Front-End Engineers Are Engineers Too

Craig Willard | 05/19/2018

Back when I started my first job as a web engineer in 2000, I was slinging tables-based HTML with laughable stylesheets and the occasional obnoxious Javascript. At the time, I was also a computer science major learning Java, and I knew that the work I was doing in my co-op building web pages was not quite the same thing that I was hearing about in my CS lectures.

In the early days, web development primarily involved marking up information with HTML, a far cry from the conventional procedural languages associated with classic software development. It was obvious that there was a bold line separating web engineers (if that term had even been coined yet) from traditional programmers.

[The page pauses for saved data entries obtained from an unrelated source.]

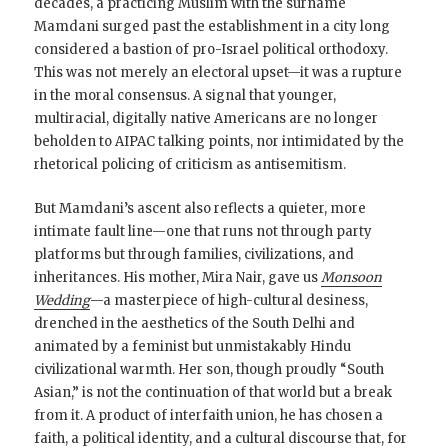
decades, a practicing Muslim with the surname
Mamdani surged past the establishment in a city long
considered a bastion of pro-Israel political orthodoxy.
This was not merely an electoral upset—it was a rupture
in the moral consensus. A signal that younger,
multiracial, digitally native Americans are no longer
beholden to AIPAC talking points, nor intimidated by the
rhetorical policing of criticism as antisemitism.
But Mamdani’s ascent also reflects a quieter, more
intimate fault line—one that runs not through party
platforms but through families, civilizations, and
inheritances. His mother, Mira Nair, gave us
Monsoon
Wedding
—a masterpiece of high-cultural desiness,
drenched in the aesthetics of the South Delhi and
animated by a feminist but unmistakably Hindu
civilizational warmth. Her son, though proudly “South
Asian,” is not the continuation of that world but a break
from it. A product of interfaith union, he has chosen a
faith, a political identity, and a cultural discourse that, for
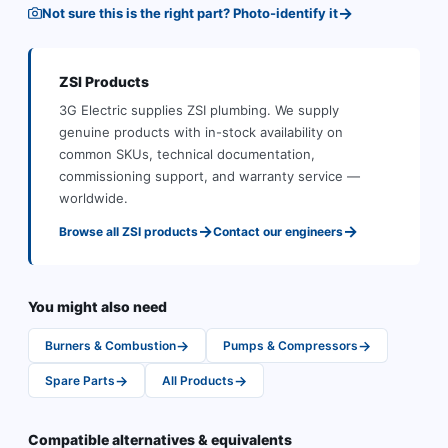
→
Not sure this is the right part? Photo-identify it
ZSI
Products
3G Electric supplies
ZSI
plumbing
.
We supply
genuine products with in-stock availability on
common SKUs, technical documentation,
commissioning support, and warranty service —
worldwide.
→
→
Browse all
ZSI
products
Contact our engineers
You might also need
→
→
Burners & Combustion
Pumps & Compressors
→
→
Spare Parts
All Products
Compatible alternatives & equivalents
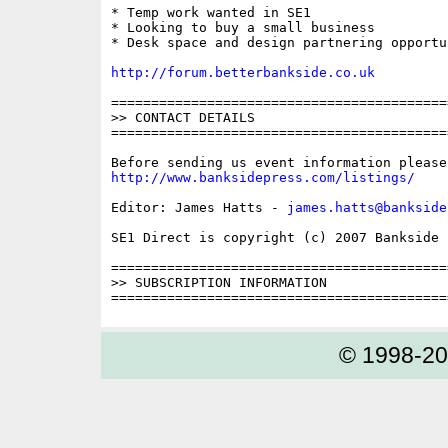
* Temp work wanted in SE1

* Looking to buy a small business

* Desk space and design partnering opportu
http://forum.betterbankside.co.uk
==========================================
>> CONTACT DETAILS

==========================================
http://www.banksidepress.com/listings/
Editor: James Hatts - 
james.hatts@bankside
SE1 Direct is copyright (c) 2007 Bankside P
==========================================
>> SUBSCRIPTION INFORMATION

© 1998-2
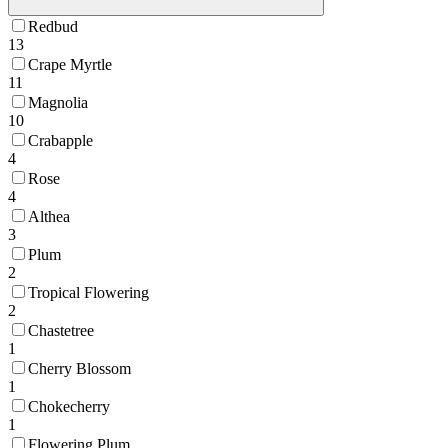
Redbud
13
Crape Myrtle
11
Magnolia
10
Crabapple
4
Rose
4
Althea
3
Plum
2
Tropical Flowering
2
Chastetree
1
Cherry Blossom
1
Chokecherry
1
Flowering Plum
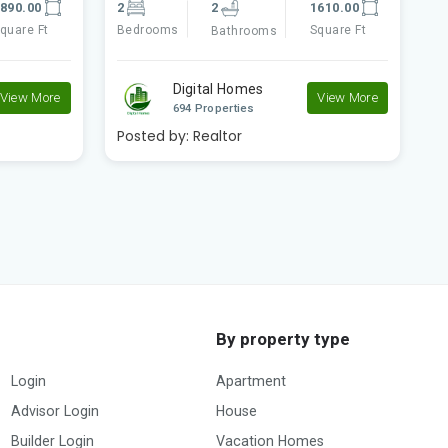
610.00
5
5
4395.00
5
quare Ft
Bedrooms
Square Ft
Bathrooms
B
Digital Homes
View More
View More
694 Properties
Posted by:
Realtor
P
By property type
Login
Apartment
Advisor Login
House
Builder Login
Vacation Homes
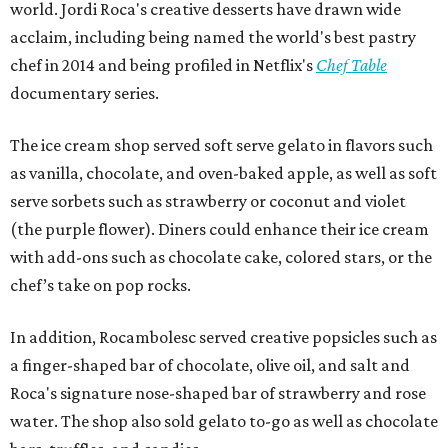
world. Jordi Roca's creative desserts have drawn wide
acclaim, including being named the world's best pastry
chef in 2014 and being profiled in Netflix's
Chef Table
documentary series.
The ice cream shop served soft serve gelato in flavors such
as vanilla, chocolate, and oven-baked apple, as well as soft
serve sorbets such as strawberry or coconut and violet
(the purple flower). Diners could enhance their ice cream
with add-ons such as chocolate cake, colored stars, or the
chef’s take on pop rocks.
In addition, Rocambolesc served creative popsicles such as
a finger-shaped bar of chocolate, olive oil, and salt and
Roca's signature nose-shaped bar of strawberry and rose
water. The shop also sold gelato to-go as well as chocolate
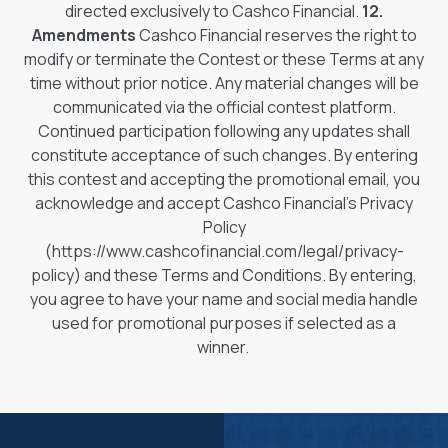
directed exclusively to Cashco Financial.
12.
Amendments
Cashco Financial reserves the right to
modify or terminate the Contest or these Terms at any
time without prior notice. Any material changes will be
communicated via the official contest platform.
Continued participation following any updates shall
constitute acceptance of such changes. By entering
this contest and accepting the promotional email, you
acknowledge and accept Cashco Financial's Privacy
Policy
(https://www.cashcofinancial.com/legal/privacy-
policy) and these Terms and Conditions. By entering,
you agree to have your name and social media handle
used for promotional purposes if selected as a
winner.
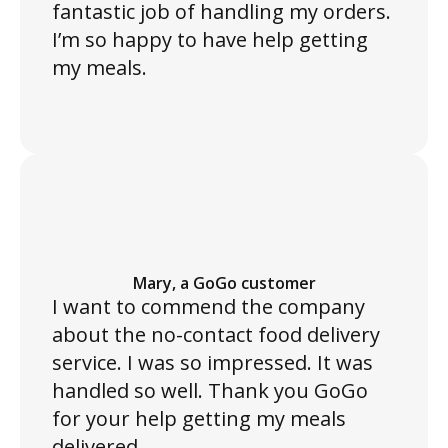
fantastic job of handling my orders.
I’m so happy to have help getting
my meals.
Mary, a GoGo customer
I want to commend the company
about the no-contact food delivery
service. I was so impressed. It was
handled so well. Thank you GoGo
for your help getting my meals
delivered.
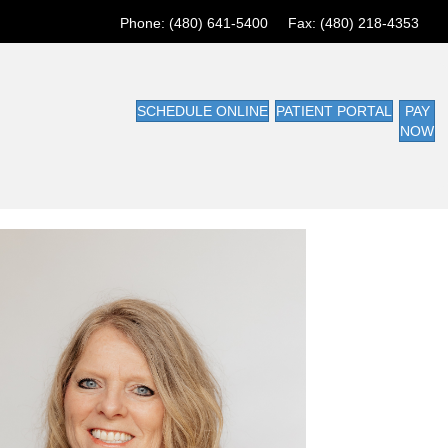
Phone: (480) 641-5400 Fax: (480) 218-4353
SCHEDULE ONLINE
PATIENT PORTAL
PAY
NOW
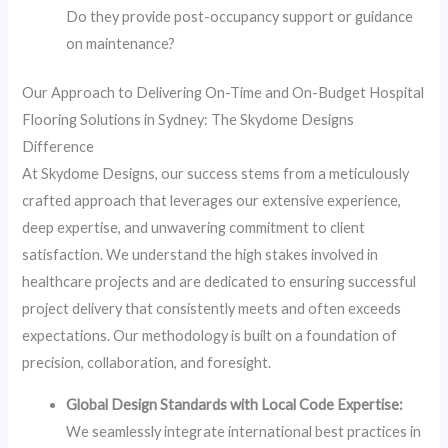
Do they provide post-occupancy support or guidance
on maintenance?
Our Approach to Delivering On-Time and On-Budget Hospital
Flooring Solutions in Sydney: The Skydome Designs
Difference
At Skydome Designs, our success stems from a meticulously
crafted approach that leverages our extensive experience,
deep expertise, and unwavering commitment to client
satisfaction. We understand the high stakes involved in
healthcare projects and are dedicated to ensuring successful
project delivery that consistently meets and often exceeds
expectations. Our methodology is built on a foundation of
precision, collaboration, and foresight.
Global Design Standards with Local Code Expertise:
We seamlessly integrate international best practices in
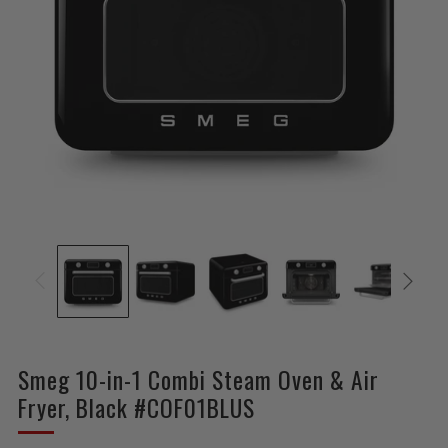
Smeg 10-in-1 Combi Steam Oven & Air
Fryer, Black #COF01BLUS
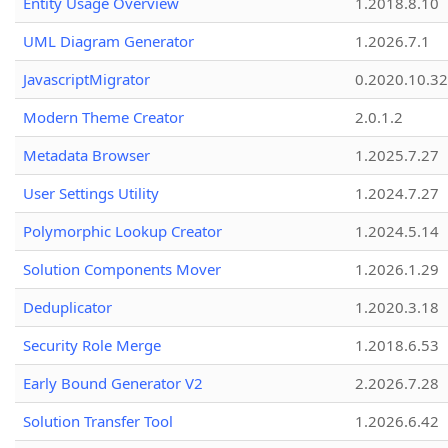
Entity Usage Overview
1.2018.8.10
UML Diagram Generator
1.2026.7.1
JavascriptMigrator
0.2020.10.32
Modern Theme Creator
2.0.1.2
Metadata Browser
1.2025.7.27
User Settings Utility
1.2024.7.27
Polymorphic Lookup Creator
1.2024.5.14
Solution Components Mover
1.2026.1.29
Deduplicator
1.2020.3.18
Security Role Merge
1.2018.6.53
Early Bound Generator V2
2.2026.7.28
Solution Transfer Tool
1.2026.6.42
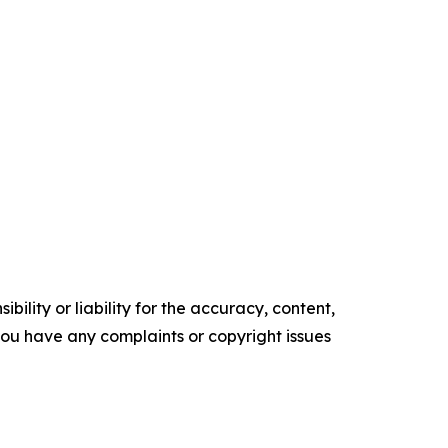
ility or liability for the accuracy, content,
f you have any complaints or copyright issues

While that line may have been bold in 2000, it has thinned out considerably since, to the point that (in my opinion) it’s not really visible. No longer are web engineers simply “slicers” or anybody-can-do-it code monkeys who cut graphics and then let their favorite WYSIWYG editor do the magic. In addition to accounting for accessibility, internationalization and search engine considerations, building web experiences that work on every desktop, tablet and smartphone takes more effort today than ever.

Increasingly, front-end development employs many traditional programming processes and concepts. We are focused on building smart and flexible, following patterns, not repeating ourselves and modularizing or componentizing as much as possible. Working on the front end these days means having a back-end mindset—we are involved in defining data models and negotiating data contracts for services that clients’ UI frameworks will interact with. It means writing build tasks and unit tests, optimizing load time and, on many occasions, not only delivering code in a way that will ease integration, but actually integrating that code.

When I first started doing web development, I would have never thought to call myself an engineer or a software developer, and back in 2000 those terms would not have been applicable anyway. But web engineers have come a long way in the past 15 years. We are no longer the black sheep of the software community. Front-end engineers are engineers, too.